Reply Thu 25 Mar, 2004 09:51 am
Claim vs. Fact: Administration Officials Respond to Richard Clarke Interview

March 22, 2004
Bob Boorstin's Column: The Canary in the Coalmine

In the wake of Richard Clarke's well-supported assertions that the Bush Administration neglected counterterrorism in the face of repeated terror warnings before 9/11, the Bush Administration has launched a frantic misinformation campaign - often contradicting itself in the process.

CLAIM #1: "Richard Clarke had plenty of opportunities to tell us in the administration that he thought the war on terrorism was moving in the wrong direction and he chose not to."
- National Security Adviser Condoleezza Rice, 3/22/04

FACT: Clarke sent a memo to Rice principals on 1/24/01 marked "urgent" asking for a Cabinet-level meeting to deal with an impending Al Qaeda attack. The White House acknowledges this, but says "principals did not need to have a formal meeting to discuss the threat." No meeting occurred until one week before 9/11.
- White House Press Release, 3/21/04

CLAIM #2: "The president returned to the White House and called me in and said, I've learned from George Tenet that there is no evidence of a link between Saddam Hussein and 9/11."
- National Security Adviser Condoleezza Rice, 3/22/04

FACT: If this is true, then why did the President and Vice President repeatedly claim Saddam Hussein was directly connected to 9/11? President Bush sent a letter to Congress on 3/19/03 saying that the Iraq war was permitted specifically under legislation that authorized force against "nations, organizations, or persons who planned, authorized, committed, or aided the terrorist attacks that occurred on September 11." Similarly, Vice President Cheney said on 9/14/03 that "It is not surprising that people make that connection" between Iraq and the 9/11 attacks, and said "we don't know" if there is a connection.

--*--

TASKS ::
1: Please rewrite the paragraph in the Richard Clarke piece that begins "FACT: If this is true" as a short bulleted list that keeps its main facts.
2: In the Richard Clarke piece, on what date did Clarke send his memo marked "urgent" asking for a Cabinet-level meeting?

--*--

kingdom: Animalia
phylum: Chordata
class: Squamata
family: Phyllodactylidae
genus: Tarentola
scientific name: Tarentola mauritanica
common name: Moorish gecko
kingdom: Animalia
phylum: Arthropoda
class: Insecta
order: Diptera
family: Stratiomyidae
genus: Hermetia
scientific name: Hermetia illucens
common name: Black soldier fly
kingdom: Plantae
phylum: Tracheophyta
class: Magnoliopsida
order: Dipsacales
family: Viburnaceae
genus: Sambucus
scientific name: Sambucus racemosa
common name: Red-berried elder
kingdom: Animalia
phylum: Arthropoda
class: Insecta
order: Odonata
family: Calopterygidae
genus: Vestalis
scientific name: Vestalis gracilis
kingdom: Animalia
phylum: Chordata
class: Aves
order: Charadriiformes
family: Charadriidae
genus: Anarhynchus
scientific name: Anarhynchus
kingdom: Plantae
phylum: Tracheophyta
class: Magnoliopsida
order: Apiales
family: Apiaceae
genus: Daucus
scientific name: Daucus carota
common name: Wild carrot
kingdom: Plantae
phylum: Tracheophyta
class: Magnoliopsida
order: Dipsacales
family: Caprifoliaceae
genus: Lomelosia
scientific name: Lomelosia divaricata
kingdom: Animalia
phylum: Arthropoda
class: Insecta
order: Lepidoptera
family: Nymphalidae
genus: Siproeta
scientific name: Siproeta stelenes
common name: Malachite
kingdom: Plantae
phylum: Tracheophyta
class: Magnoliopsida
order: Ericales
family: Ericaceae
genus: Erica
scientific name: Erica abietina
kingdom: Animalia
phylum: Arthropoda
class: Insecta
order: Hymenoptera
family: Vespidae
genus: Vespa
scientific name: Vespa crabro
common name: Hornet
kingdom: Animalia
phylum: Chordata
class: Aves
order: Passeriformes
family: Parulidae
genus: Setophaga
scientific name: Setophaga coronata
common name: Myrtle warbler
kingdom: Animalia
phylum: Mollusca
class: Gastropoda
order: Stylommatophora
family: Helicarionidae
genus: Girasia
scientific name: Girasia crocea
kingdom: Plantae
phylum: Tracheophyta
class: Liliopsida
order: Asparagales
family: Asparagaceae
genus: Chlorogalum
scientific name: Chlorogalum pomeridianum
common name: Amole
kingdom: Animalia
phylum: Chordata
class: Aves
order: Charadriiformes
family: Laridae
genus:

--*--

RESULTS BY TASK ::
1:
- If Rice's account is true, the paragraph asks, why did the President and Vice President repeatedly claim that Saddam Hussein was directly connected to 9/11?
- On 3/19/03, President Bush sent Congress a letter. It said the Iraq war was permitted under legislation that authorized force against those who planned, authorized, committed, or aided the September 11 attacks.
- On 9/14/03, Vice President Cheney said it was "not surprising" that people connect Iraq with the 9/11 attacks. He also said "we don't know" whether there is a connection.

2: 1/24/01